BEGIN Text under study

Thursday, May 15, 2008

wiki time

Have you ever wanted to put something very silly, esoteric, zany, or just very poorly edited on wikipedia, but never bothered because you knew it would be removed immediately anyway? I know the feeling. But now at long last is your chance to edit a very new, wide-open, and very-poorly-edited wiki!

Introducing the thinking blog's wiki.

To get things started, I've added a few brainteasers. Add your own! Or anything you'd like! Enjoy.

Tuesday, May 06, 2008

a measure of civilization

civilization = opportunity available to every individual

It might be good to have a way to measure civilization, since it's certainly something we want to improve throughout the world, and (a fact which I think is often overlooked), things are not always improving. If you compare the enlightened advances made by Greek polymaths and efficient Roman administration to the backwards thinking and atrocious living conditions of the dark ages, you might be able to imagine how such a relative change might still occur from our current seemingly-secure quality of life. It's not an Orwellian dystopia or world war III we should fear so much as it is a gradual and subtle shift of cultural and moral attitudes toward dogmatic, authority-based, or mystically-inspired modes of "thinking".

The point is that we should keep our eyes open to how well the world is doing.

Of course, there are too many factors and subjective terms to immediately quantify "civilization" as if it were some kind of test score. Nonetheless, numbers, as objectively defined as is reasonably possible, are less likely to fall prey to misinterpretation.

END Text under study

Brief 1.
Reproduce the portion of the blog excerpt starting at "a measure of" and ending at "world is doing.".
Brief 2.
Carry the blog excerpt on measuring civilization forward from its final sentence.
The material that follows is drawn from a separate source.

BEGIN Given data

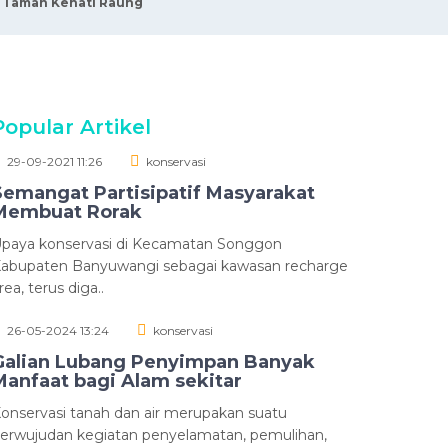
a Taman Kehati Raung
Popular Artikel
29-09-2021 11:26
konservasi
Semangat Partisipatif Masyarakat
Membuat Rorak
paya konservasi di Kecamatan Songgon
abupaten Banyuwangi sebagai kawasan recharge
rea, terus diga..
26-05-2024 13:24
konservasi
Galian Lubang Penyimpan Banyak
Manfaat bagi Alam sekitar
onservasi tanah dan air merupakan suatu
erwujudan kegiatan penyelamatan, pemulihan,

END Given data

Written reply 1.
a measure of civilization

civilization = opportunity available to every individual

It might be good to have a way to measure civilization, since it's certainly something we want to improve throughout the world, and (a fact which I think is often overlooked), things are not always improving. If you compare the enlightened advances made by Greek polymaths and efficient Roman administration to the backwards thinking and atrocious living conditions of the dark ages, you might be able to imagine how such a relative change might still occur from our current seemingly-secure quality of life. It's not an Orwellian dystopia or world war III we should fear so much as it is a gradual and subtle shift of cultural and moral attitudes toward dogmatic, authority-based, or mystically-inspired modes of "thinking".

The point is that we should keep our eyes open to how well the world is doing.

Written reply 2.
So how can we quantify opportunity? As any engineer is likely to suggest, when you're trying to improve the overall performance of a complex system, it's a good idea to start with the bottlenecks - the pieces that are holding everything else back.

With that in mind, I propose that we could currently use the number of years of wasted life as a number for how much the world could be improved. It will be a great day when we can pragmatically measure opportunity and civilization in some more optimistic terms, such as average years of education per individual, or amount of nutrition practically attainable to anyone. For now it seems that preventable (by education or otherwise) diseases, conditions, or circumstances (such as war or human-created accidents) is certainly the most significant reason typical for an individual to be deprived of a great deal of living opportunities.

To list just a few major preventable causes of death at large today in the world:

causedeaths per year (approx)source(s)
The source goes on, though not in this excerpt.